Indonesia Imposes New Taxes on Metal Exports

May 8, 2011, 1:11 pm | Admin

Original Article from The New York Times:


Indonesia Imposes New Taxes on Metal Exports

New Indonesian taxes on metals and curbs on the shipment of raw minerals may curtail exports of the materials to China, highlighting concerns over the effects of the policy on the Indonesian economy.

With the new rules, which take effect Sunday, Jakarta hopes to increase investment in domestic ore processing to increase exports of higher-value finished metals.

Indonesia, rich in resources, is imposing a tax of 20 percent on some metal ore exports and will prohibit shipments of raw minerals unless miners submit plans to build smelters.

The rules are likely to affect less than a third of Indonesia’s metal exports but are a precursor to a total ban on exports of raw materials.

About 10,000 holders of mining business permits, mostly small-scale miners in the country, will be required to produce plans for how they will process and smelt ore in Indonesia before the ban takes effect or face a ban on exporting that will begin Sunday. Indonesia is among the world’s top nickel miners and tin producers.

Traders said China’s imports from Indonesia of some of the metals, including certain nickel ores, might fall sharply after May, forcing producers in China who rely on the ores as raw materials to cut production as prices of those commodities rise.

Indonesia supplied about 80 percent of China’s nickel and 53 percent of its bauxite last year, according to PricewaterhouseCoopers.

Most major miners in Indonesia, like Freeport-McMoran Copper & Gold, Vale Indonesia and Aneka Tambang, or Antam, hold contractual agreements, some of which have lasted decades, that they believe protect them against new rules.

But Indonesian officials said Friday that while holders of such agreements would be exempt from the new tax, the government also wanted to try to renegotiate these long-term contracts.

The decision made Thursday brings to an end months of uncertainty for the Indonesian mining industry, which has been unsettled by a series of new regulations this year as the country has sought to derive more revenue from the sector.

The duty will be applied to nickel, tin, gold, copper, silver, lead, zinc, chromium, platinum, bauxite, iron ore and manganese.
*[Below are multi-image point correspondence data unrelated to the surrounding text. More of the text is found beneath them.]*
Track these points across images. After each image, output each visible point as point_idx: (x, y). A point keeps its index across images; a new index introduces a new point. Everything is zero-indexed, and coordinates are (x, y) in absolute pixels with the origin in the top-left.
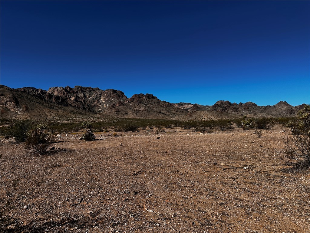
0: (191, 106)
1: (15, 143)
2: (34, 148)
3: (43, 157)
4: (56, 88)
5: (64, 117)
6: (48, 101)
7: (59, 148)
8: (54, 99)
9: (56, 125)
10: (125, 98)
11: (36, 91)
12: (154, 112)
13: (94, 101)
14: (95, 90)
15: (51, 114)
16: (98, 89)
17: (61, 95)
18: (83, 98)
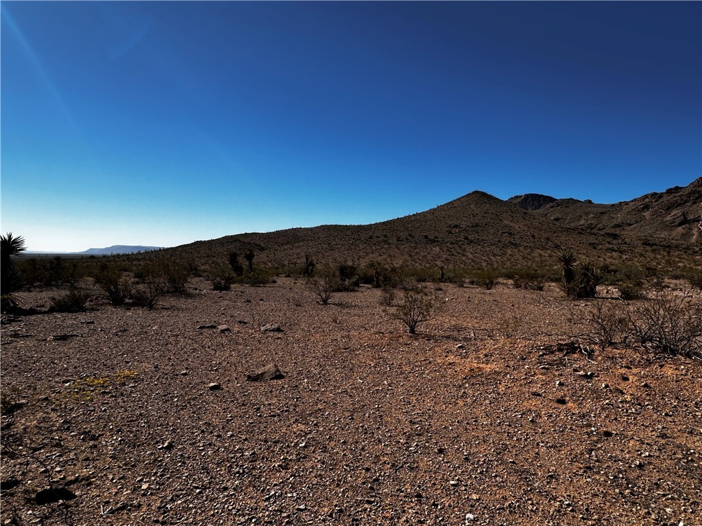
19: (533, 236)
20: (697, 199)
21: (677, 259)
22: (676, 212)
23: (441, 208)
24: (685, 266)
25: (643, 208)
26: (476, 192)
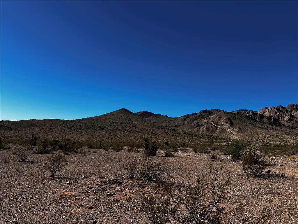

Coal will be ruled upon separately, said the mining minister, Jero Wacik, leaving open the possibility of a future tax on coal exports.

Indonesia has already imposed similar duties on exports of palm oil and cocoa beans, reducing exports of both and driving investment in domestic processing over the past year to produce higher-value products like margarine and chocolate.
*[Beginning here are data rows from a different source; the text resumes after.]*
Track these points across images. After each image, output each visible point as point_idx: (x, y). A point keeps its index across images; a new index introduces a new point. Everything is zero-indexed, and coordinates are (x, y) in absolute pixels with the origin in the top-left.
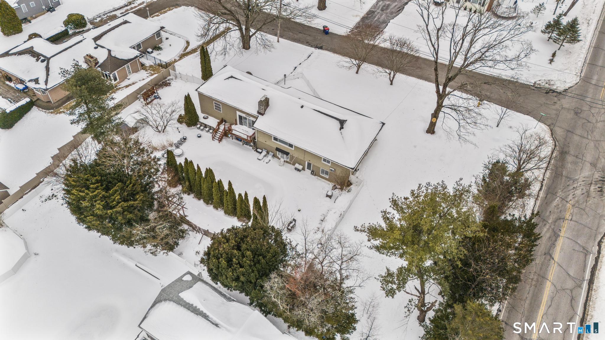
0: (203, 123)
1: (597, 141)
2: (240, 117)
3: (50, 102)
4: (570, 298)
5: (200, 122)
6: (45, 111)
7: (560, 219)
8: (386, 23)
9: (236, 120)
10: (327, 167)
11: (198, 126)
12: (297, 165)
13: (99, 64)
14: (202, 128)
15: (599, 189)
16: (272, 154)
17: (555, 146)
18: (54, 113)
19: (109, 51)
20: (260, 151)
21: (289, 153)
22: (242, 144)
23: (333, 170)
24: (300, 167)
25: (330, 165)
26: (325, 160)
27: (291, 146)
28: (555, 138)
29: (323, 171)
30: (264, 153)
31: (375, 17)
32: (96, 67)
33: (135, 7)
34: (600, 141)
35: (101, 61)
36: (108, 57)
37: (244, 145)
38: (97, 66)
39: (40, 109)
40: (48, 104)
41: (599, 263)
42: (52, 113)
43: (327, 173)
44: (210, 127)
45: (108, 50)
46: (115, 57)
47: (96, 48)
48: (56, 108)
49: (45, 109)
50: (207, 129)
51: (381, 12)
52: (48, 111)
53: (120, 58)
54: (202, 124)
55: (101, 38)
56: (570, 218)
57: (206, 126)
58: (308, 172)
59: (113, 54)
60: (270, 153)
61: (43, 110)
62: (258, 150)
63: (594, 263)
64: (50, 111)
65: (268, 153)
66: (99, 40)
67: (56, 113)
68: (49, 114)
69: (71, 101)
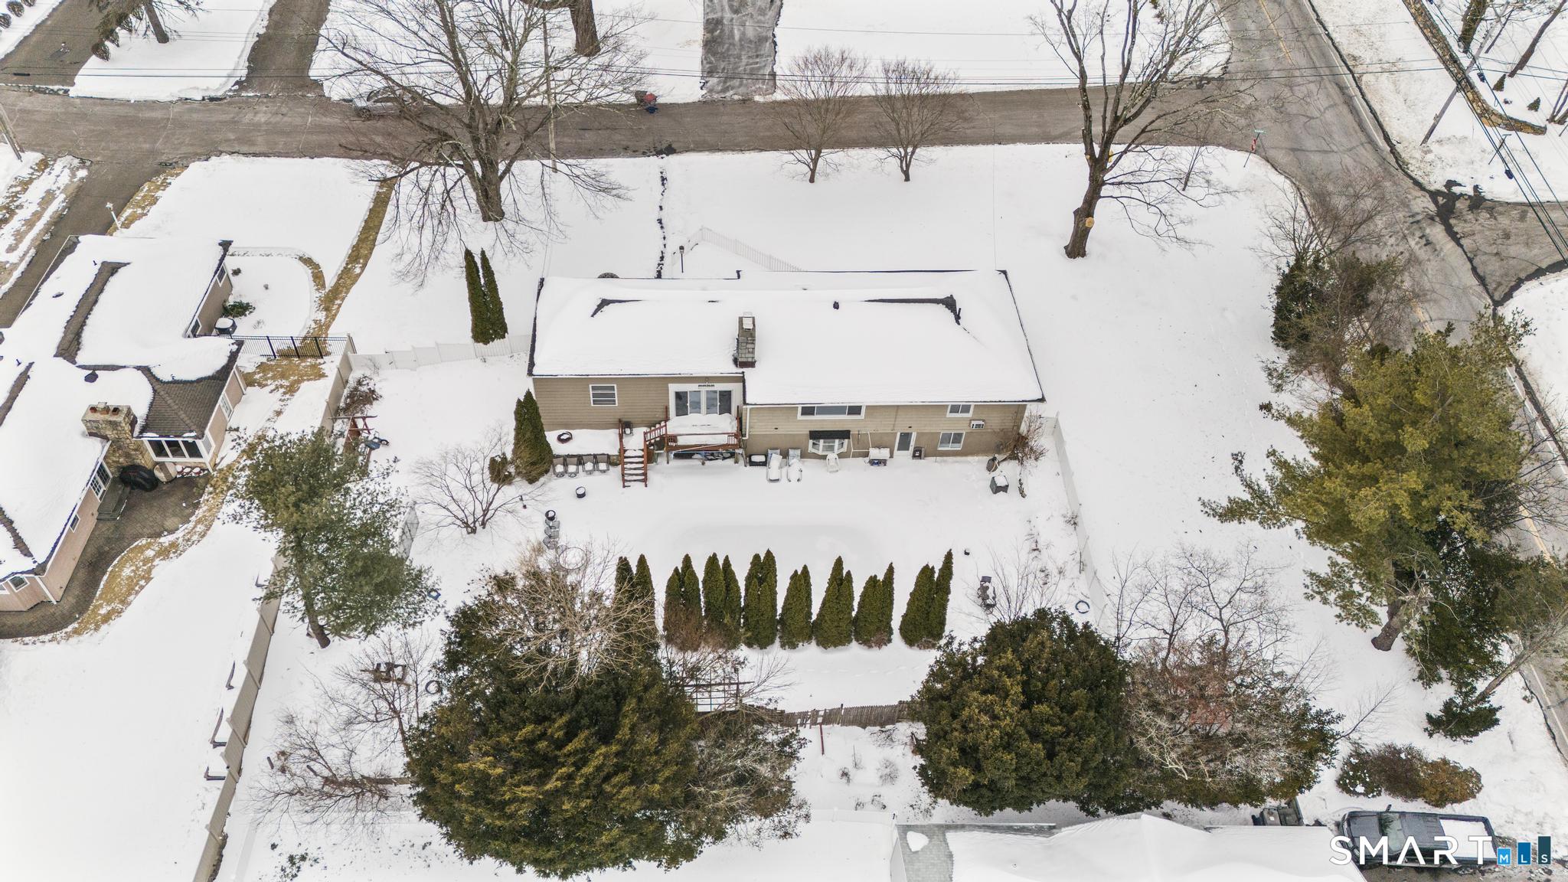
0: (569, 456)
1: (1350, 150)
2: (680, 397)
3: (43, 603)
5: (558, 456)
6: (50, 636)
8: (766, 39)
9: (667, 409)
10: (960, 423)
11: (560, 468)
12: (875, 453)
13: (140, 422)
14: (572, 468)
15: (1423, 241)
16: (798, 452)
17: (1297, 187)
18: (86, 628)
19: (146, 371)
20: (762, 458)
21: (849, 432)
22: (699, 463)
23: (981, 423)
24: (884, 453)
25: (969, 415)
26: (955, 409)
27: (855, 410)
28: (1285, 172)
29: (946, 439)
30: (776, 459)
31: (732, 31)
32: (136, 433)
33: (37, 216)
34: (1354, 148)
35: (141, 411)
36: (155, 391)
37: (707, 463)
38: (137, 429)
39: (26, 639)
40: (39, 613)
41: (1529, 379)
42: (76, 632)
43: (957, 438)
44: (595, 456)
45: (138, 368)
46: (175, 382)
47: (91, 378)
48: (81, 614)
49: (46, 633)
50: (589, 466)
51: (735, 16)
52: (59, 634)
53: (193, 377)
54: (566, 460)
55: (79, 343)
56: (1427, 316)
57: (580, 460)
58: (904, 457)
59: (165, 377)
60: (791, 452)
61: (42, 637)
62: (755, 459)
63: (1521, 383)
64: (70, 628)
65: (785, 455)
66: (79, 349)
67: (92, 626)
68: (74, 640)
69: (110, 569)
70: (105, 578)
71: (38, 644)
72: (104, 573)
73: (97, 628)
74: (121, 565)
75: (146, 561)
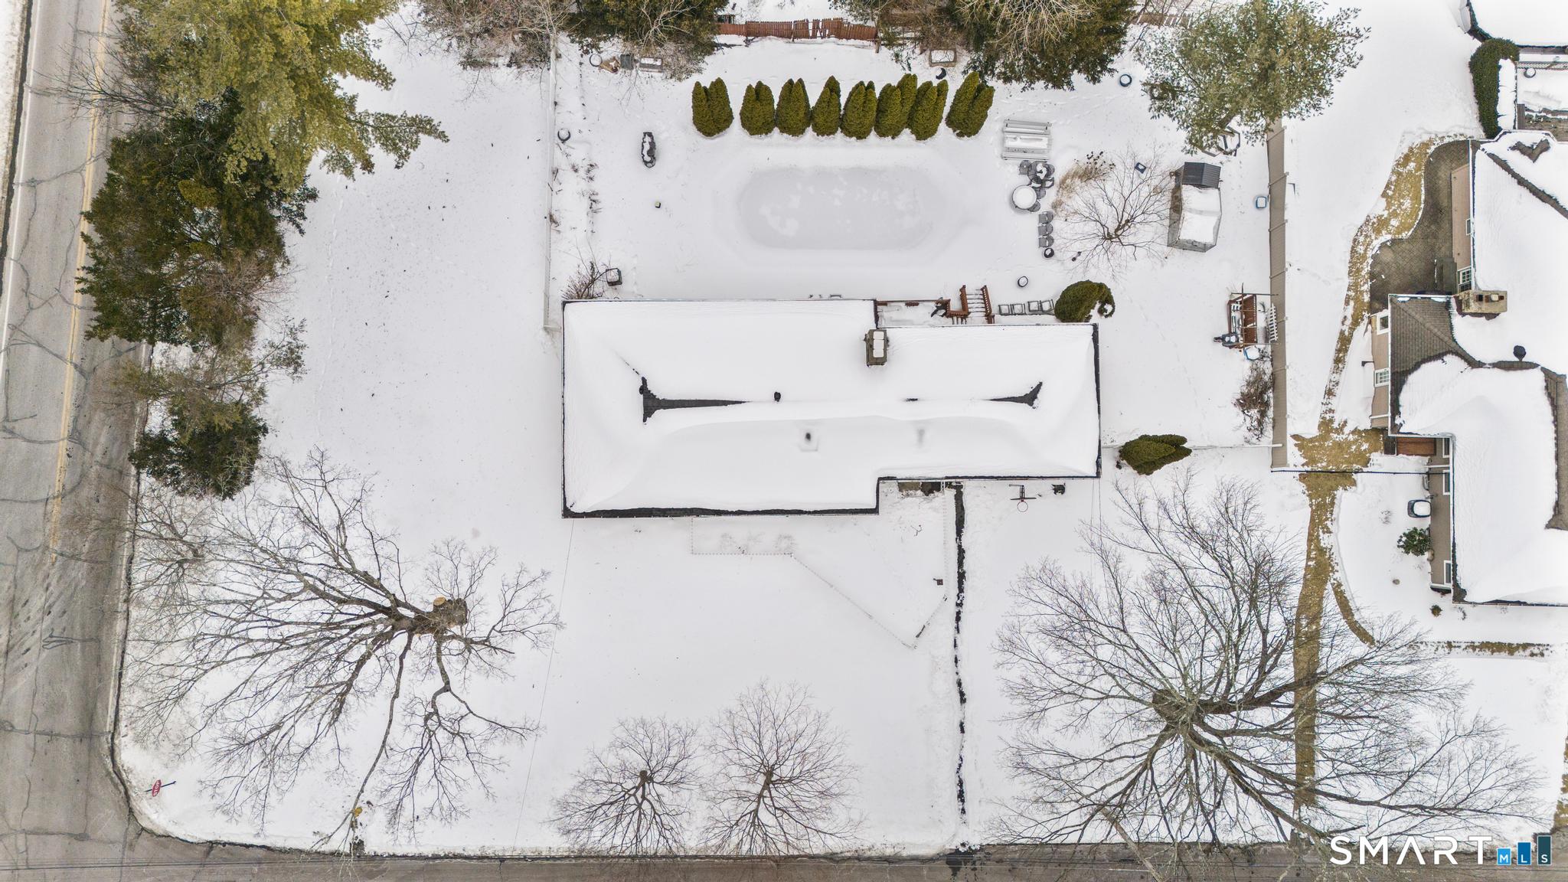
4: (32, 290)
6: (1447, 140)
7: (73, 490)
13: (1454, 311)
17: (112, 751)
18: (1420, 149)
19: (1474, 364)
28: (116, 785)
36: (1454, 340)
42: (1426, 145)
45: (1483, 367)
46: (1439, 356)
47: (1519, 351)
48: (1429, 162)
49: (1450, 144)
52: (1438, 143)
53: (1425, 367)
55: (1549, 395)
56: (49, 507)
59: (1450, 359)
61: (1451, 140)
64: (1432, 148)
66: (1547, 388)
67: (1415, 151)
68: (1425, 138)
69: (1422, 206)
70: (1423, 197)
71: (1451, 134)
72: (1425, 201)
73: (1411, 149)
74: (1415, 211)
75: (1394, 214)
Currently, there are no export taxes on metal ores, said an executive at the state nickel and gold miner Antam, though some miners must pay royalty charges in the single digits.

Indonesia has already banned exports of raw tin, leaving small-scale producers of nickel and bauxite as the most likely to be affected. Indonesia accounted for 15 percent of the world’s bauxite production and 14 percent of nickel mine output last year.

While the tax and export curbs have been discussed in recent months and were widely expected in some form, analysts and miners said the two-year time frame for building domestic smelters and the size of the new tax would hurt the industry.

“The government wants to kill a mouse in a rice field, but they’re burning the whole field,” said Tjahyono Imawan, president of the Indonesian Mining Services Association.

Two major credit ratings agencies recently rated Indonesia investment-grade status in recognition of strong growth and falling debt, though Standard & Poor’s held its rating one notch below investment grade last month, noting the possibility of new mining regulations.

Many small miners have been given mining permits by the local authorities under Indonesia’s decentralized government system, and some may halt exports altogether, rather than pay the tax or submit plans to build a smelter.

Much of that ore is shipped to China, often under the radar of central government officials.

Government officials have said small miners needed to team with larger companies investing in smelters to avoid the 2014 ban, and have said the government will provide incentives, like tax allowances and tax holidays.

“This places the government in an advantageous position to demand concessions from miners in return for permission to export,” according to Concord Consulting, a risk consulting firm in Jakarta.

The government has said it will negotiate all contracts with miners, including royalties and a recent rule requiring foreign miners to divest at least half their assets after 10 years of production — a change seen as part of a growing trend of global resource nationalism.

Companies with longstanding contractual agreements, like Freeport and Newmont, account for 70 percent of mining output and exports. With the new regulations, that could rise to 80 or 90 percent, the Indonesian Mining Association said.

“This policy is good for Indonesia because the government will be able to control the small and medium miners which are so far not friendly to the environment,” said Syahrir Abubakar, executive director of the association.